Reforma política y la importancia de la representación proporcional

Reforma política y la importancia de la representación proporcional

En cada proceso electoral se cuestiona el papel de los representantes populares, en particular de los diputados. Es parte del enorme desprestigio de la clase política. Y claro está que dicho desprestigio no es gratuito, se ha ganado con actos deshonestos que van desde el oportunismo político al abuso con los recursos públicos.
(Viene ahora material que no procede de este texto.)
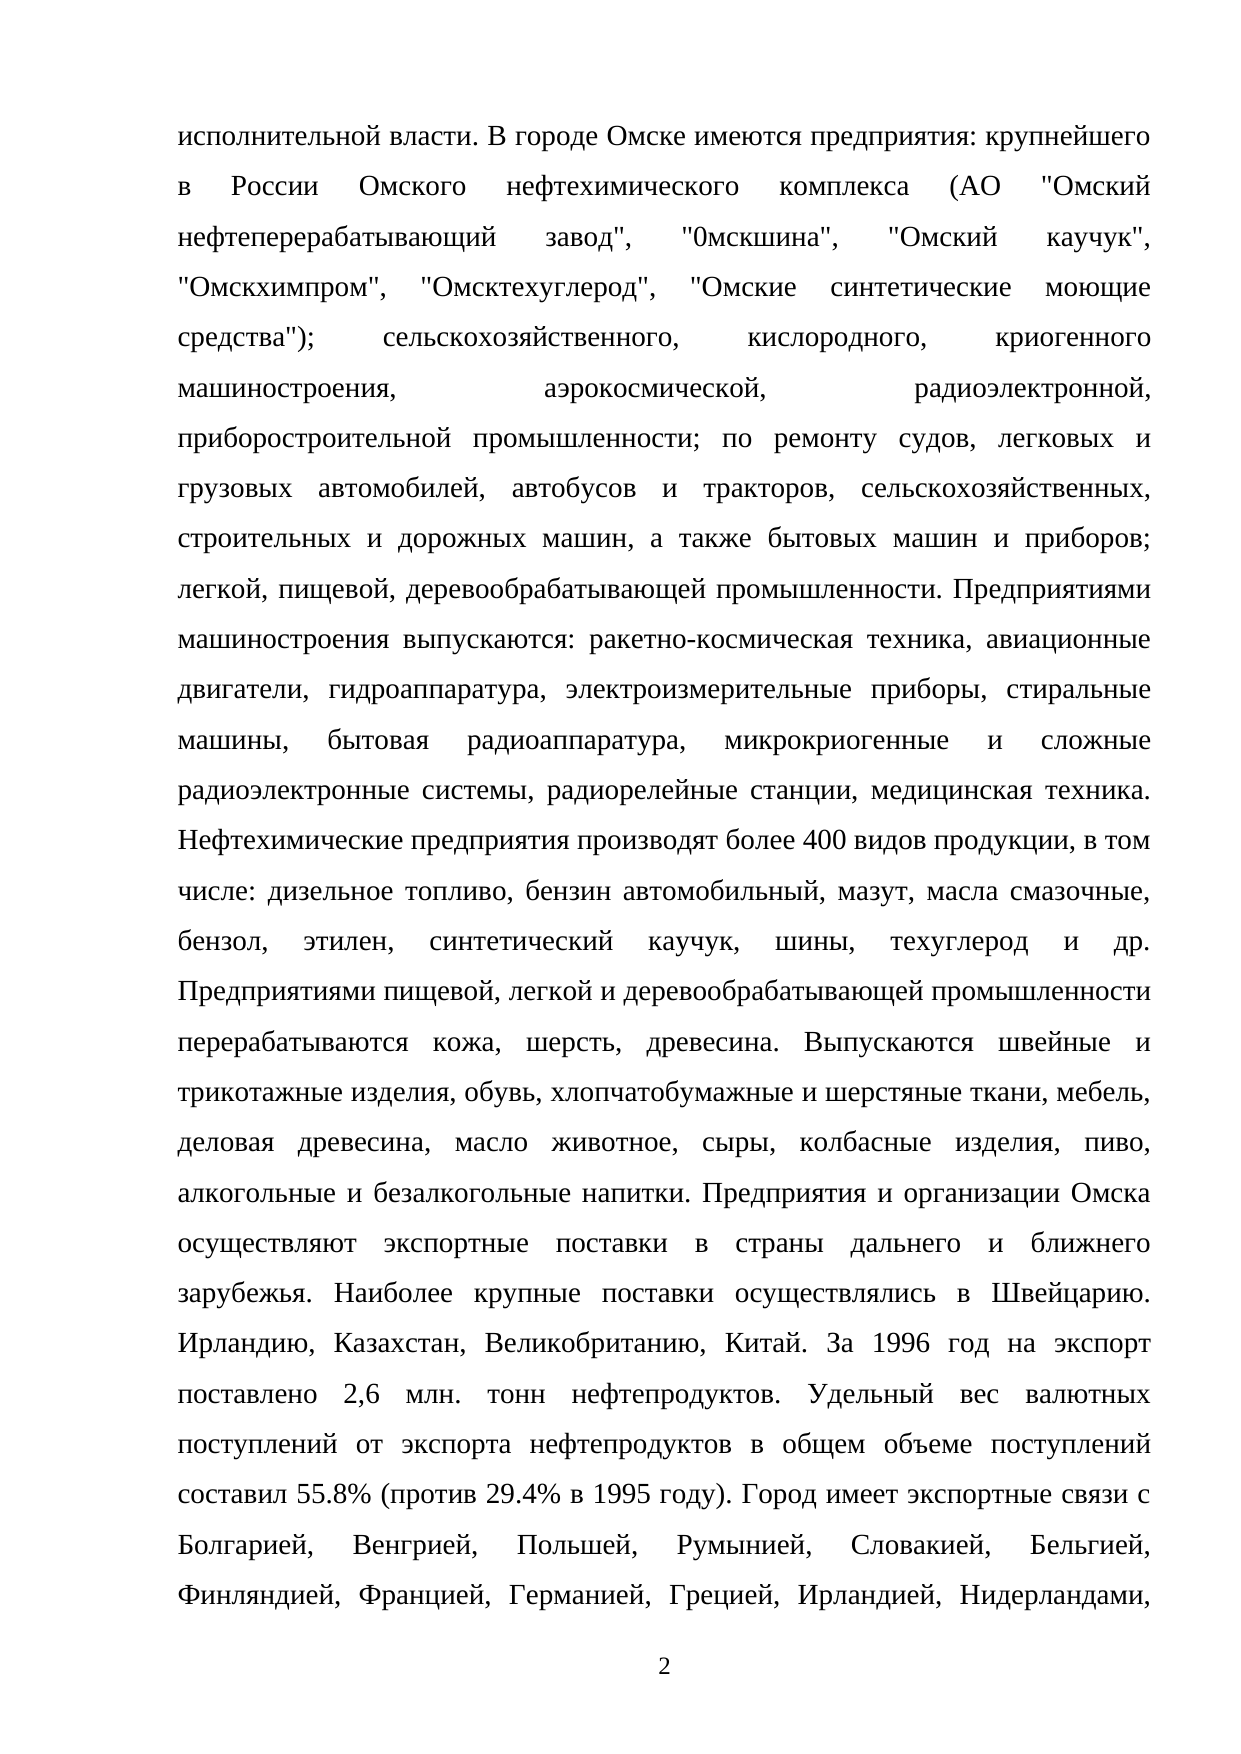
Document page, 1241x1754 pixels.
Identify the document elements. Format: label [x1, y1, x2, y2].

text [177, 118, 1152, 1611]
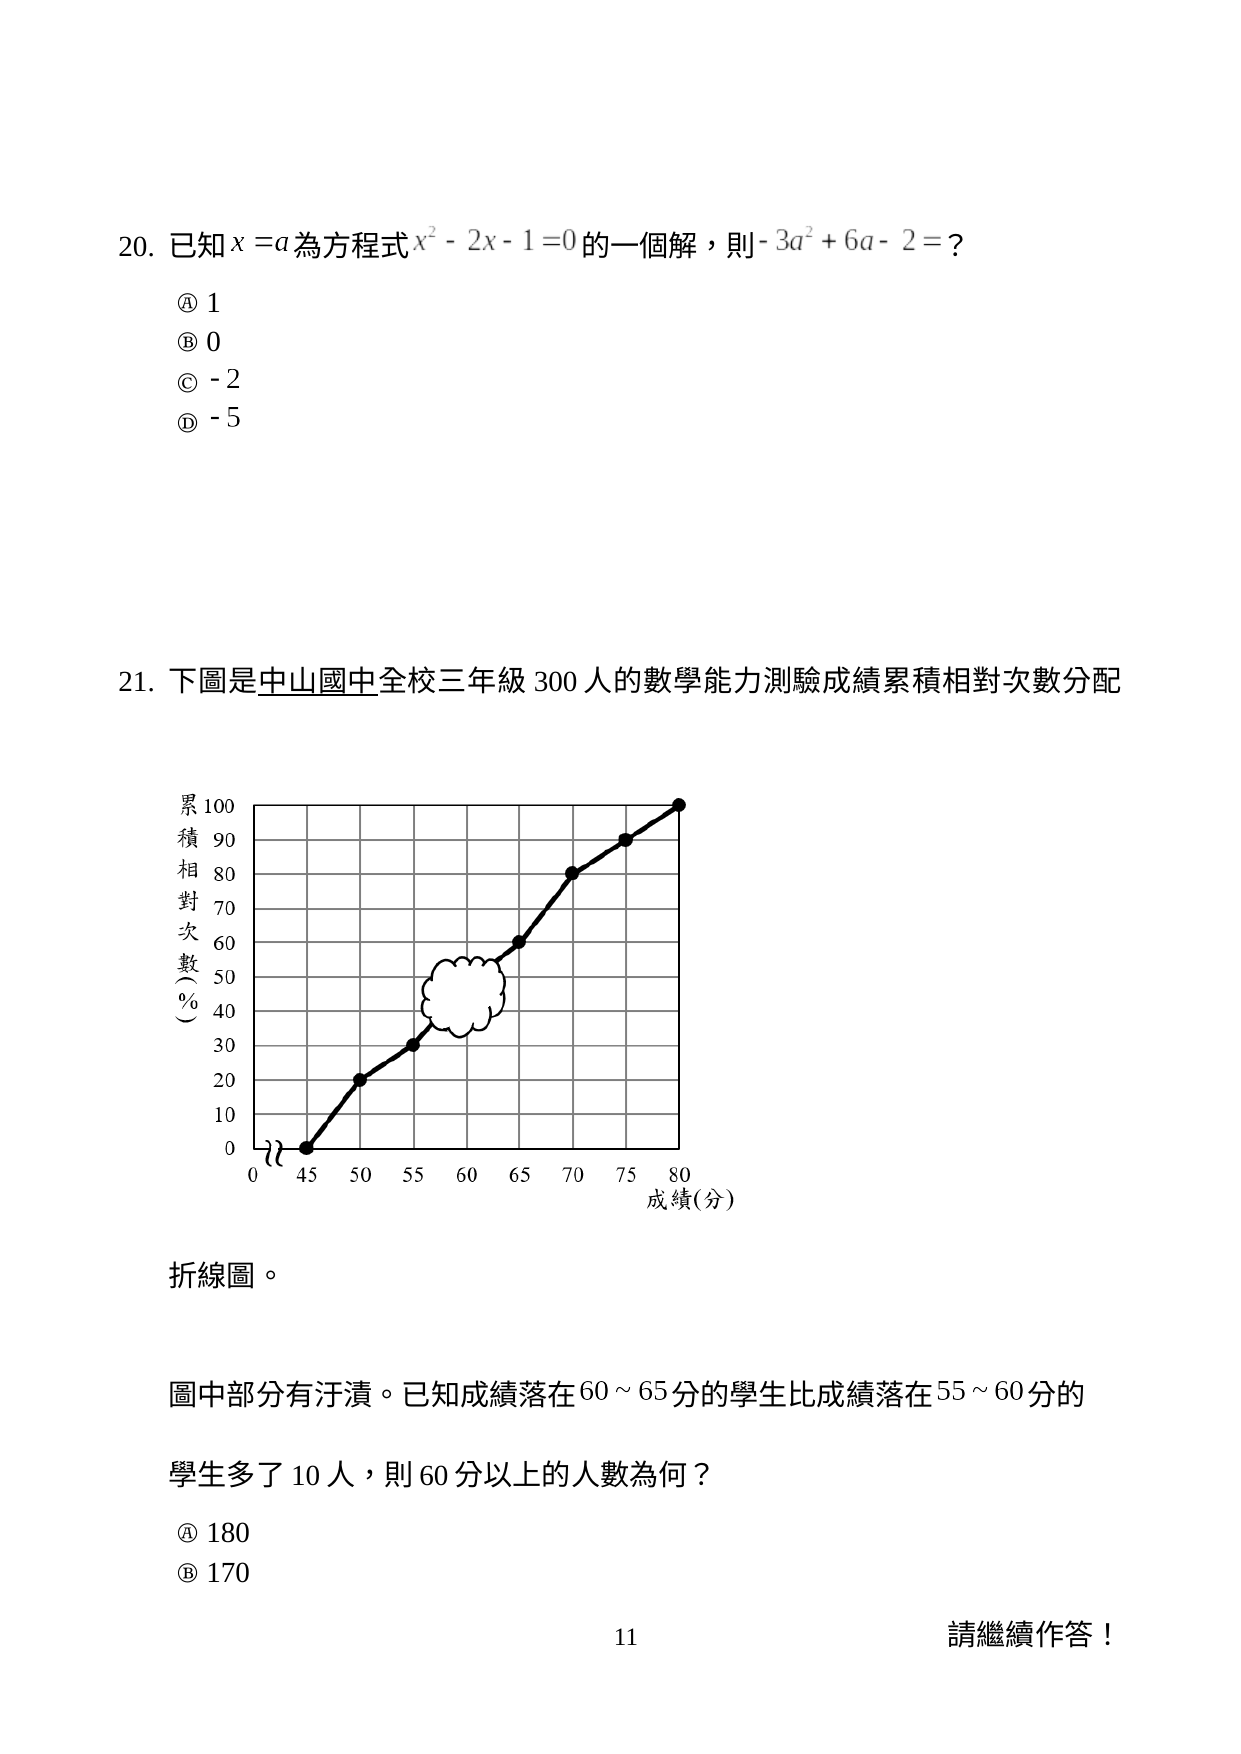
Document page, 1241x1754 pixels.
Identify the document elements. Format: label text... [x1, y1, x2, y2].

list 已知為方程式的一個解，則？ [118, 202, 1122, 282]
text Ⓑ 170 [176, 1552, 1122, 1591]
text Ⓐ 180 [176, 1512, 1122, 1552]
text Ⓑ 0 [176, 321, 1122, 361]
text Ⓐ 1 [176, 282, 1122, 321]
text Ⓓ [176, 401, 1122, 440]
picture [168, 775, 735, 1228]
list 下圖是中山國中全校三年級300人的數學能力測驗成績累積相對次數分配折線圖。 圖中部分有汙漬。已知成績落在分的學生比成績落在分的 學生多了10人，則60分以上的人數為何？ [118, 639, 1122, 1512]
text Ⓒ [176, 361, 1122, 401]
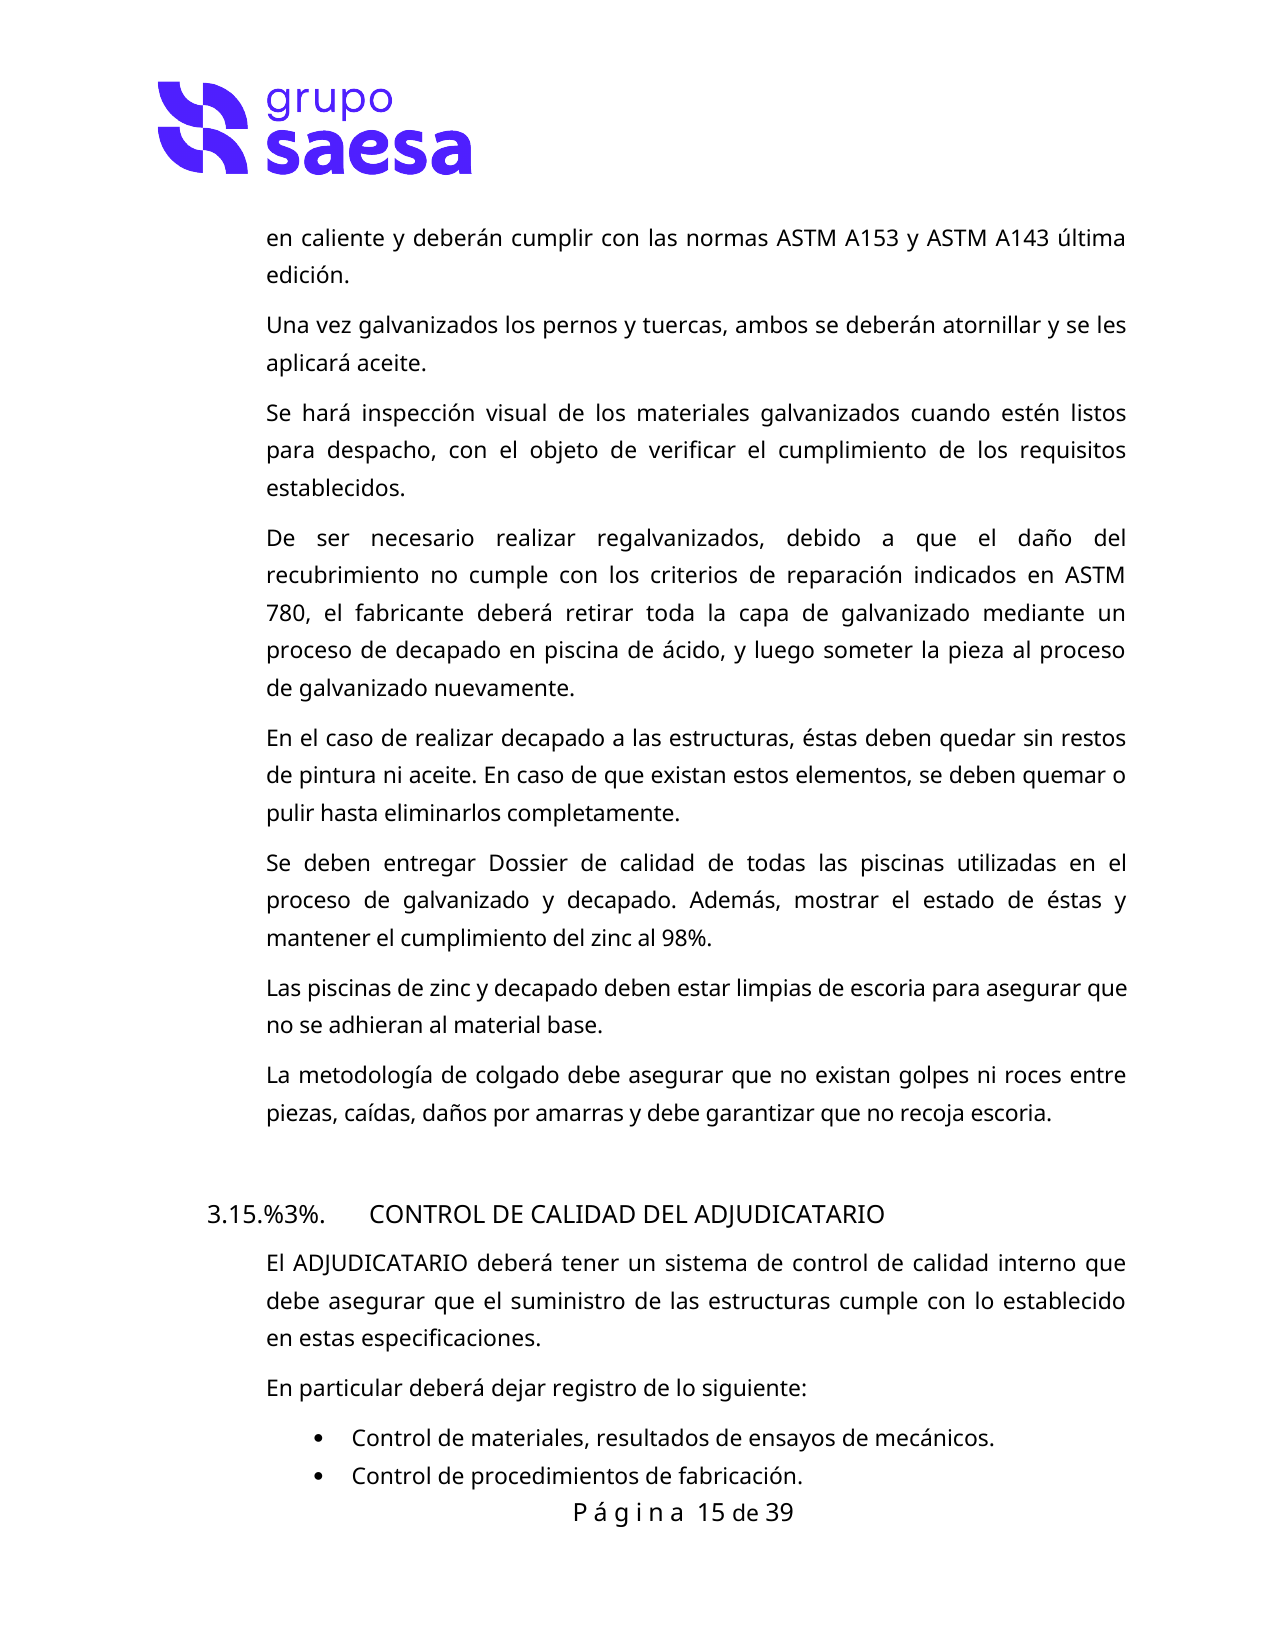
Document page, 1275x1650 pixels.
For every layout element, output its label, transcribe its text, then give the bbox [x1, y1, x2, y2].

text Una vez galvanizados los pernos y tuercas, ambos se deberán atornillar y se les aplicará aceite. [266, 309, 1127, 378]
text La metodología de colgado debe asegurar que no existan golpes ni roces entre piezas, caídas, daños por amarras y debe garantizar que no recoja escoria. [266, 1059, 1127, 1128]
text El ADJUDICATARIO deberá tener un sistema de control de calidad interno que debe asegurar que el suministro de las estructuras cumple con lo establecido en estas especificaciones. [266, 1247, 1127, 1353]
text De ser necesario realizar regalvanizados, debido a que el daño del recubrimiento no cumple con los criterios de reparación indicados en ASTM 780, el fabricante deberá retirar toda la capa de galvanizado mediante un proceso de decapado en piscina de ácido, y luego someter la pieza al proceso de galvanizado nuevamente. [266, 521, 1127, 703]
picture [147, 73, 481, 178]
text Los pernos, tuercas y arandelas serán galvanizados por el proceso de inmersión en caliente y deberán cumplir con las normas ASTM A153 y ASTM A143 última edición. [266, 221, 1127, 290]
list Control de procedimientos de fabricación. [314, 1459, 1127, 1491]
text Se deben entregar Dossier de calidad de todas las piscinas utilizadas en el proceso de galvanizado y decapado. Además, mostrar el estado de éstas y mantener el cumplimiento del zinc al 98%. [266, 846, 1127, 953]
list Control de materiales, resultados de ensayos de mecánicos. [314, 1422, 1127, 1453]
text En particular deberá dejar registro de lo siguiente: [266, 1372, 1127, 1403]
subtitle CONTROL DE CALIDAD DEL ADJUDICATARIO [207, 1196, 1127, 1231]
text Se hará inspección visual de los materiales galvanizados cuando estén listos para despacho, con el objeto de verificar el cumplimiento de los requisitos establecidos. [266, 396, 1127, 503]
text Las piscinas de zinc y decapado deben estar limpias de escoria para asegurar que no se adhieran al material base. [266, 971, 1127, 1040]
text En el caso de realizar decapado a las estructuras, éstas deben quedar sin restos de pintura ni aceite. En caso de que existan estos elementos, se deben quemar o pulir hasta eliminarlos completamente. [266, 721, 1127, 828]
Los legisladores tienen la función esencial de aprobar el presupuesto, así que eso da la oportunidad de autoasignaciones presupuestales. La función de asignación de recursos abre la posibilidad de dotarse de partidas injustificables que, terminan por cansar a la ciudadanía que gana unos cuantos pesos con enormes penurias. Así las cosas, a los diputados o senadores se les percibe como una clase privilegiada aparte.

Pues bien, este tipo de hechos se usan para enarbolar banderas antidemocráticas. Se usa el agua sucia donde está el bebé para exigir tirar toda la bañera, con todo y niño. Si una bañera tiene el agua sucia, ¿se justifica por esa razón tirar al niño? ¡Obvio no! Pues eso mismo ocurre en estos casos, como los partidos no han dado resultados y están llenos de políticos oportunistas, ¿eso justifica la idea de desaparecer el sistema de partidos? Toda la tentación autoritaria se fundamenta en los vicios o errores de la democracia. Se puede argumentar que la democracia es muy cara y poco efectiva, y como hay la idea que un gobierno donde hay mande una sola autoridad puede ser más efectivo (nadie discute las instrucciones y se hace lo que se ordena) y más barato (se le paga a una sola autoridad y no a un montón de políticos). Pues bien: esto es una ilusión falaz. Un poder que manda sólo termina siendo más caro, en todos los aspectos, a uno donde mandan muchos. La historia es bastante ilustrativa al respecto.

En este contexto hay que poner la discusión de la reforma electoral anunciada. Hay posturas que piensan en mejorar los procesos de representación y, de esa manera, mejorar los actos de legislación y gobierno. Esto es, pensar la reforma bajo la idea de la justicia. También está el simplismo de que basta con eliminar las plurinominales o la conocida ‘representación proporcional’ porque salen caros y ‘no sirven de nada’. La representación proporcional ha sido uno de los grandes logros en la conformación de las cámaras legislativas. En un territorio se expresa una pluralidad que debe ser expresada en las cámaras. Por ejemplo, en un distrito puede haber 3 expresiones con intereses distintos, y uno de ellos gana con 35 por ciento de la votación y llevarse la representación del 100 por ciento del territorio. Así, el 70 por ciento de los electores quedarán excluidos de toda forma de representación. A las personas que proponen eliminar las plurinominales, valdría la pena preguntarles: ¿y si mejor se eliminan las uninominales y se hace un sistema totalmente de representación proporcional? Necesitamos eliminar los automatismos y la propaganda fácil de la tentación autoritaria. En una reforma política, debemos pensar en cómo mejorar todo el sistema de elecciones de acuerdo con las funciones que ahora mismo están hechas un desastre: como las campañas basadas en programas o formas de representación efectivas pero baratas. Pero es muy importante no caer en consignas que tiran al niño con el argumento de eliminar el agua sucia. Ahora mismo es vital contar con la combinación de pensamiento crítico y valores democráticos.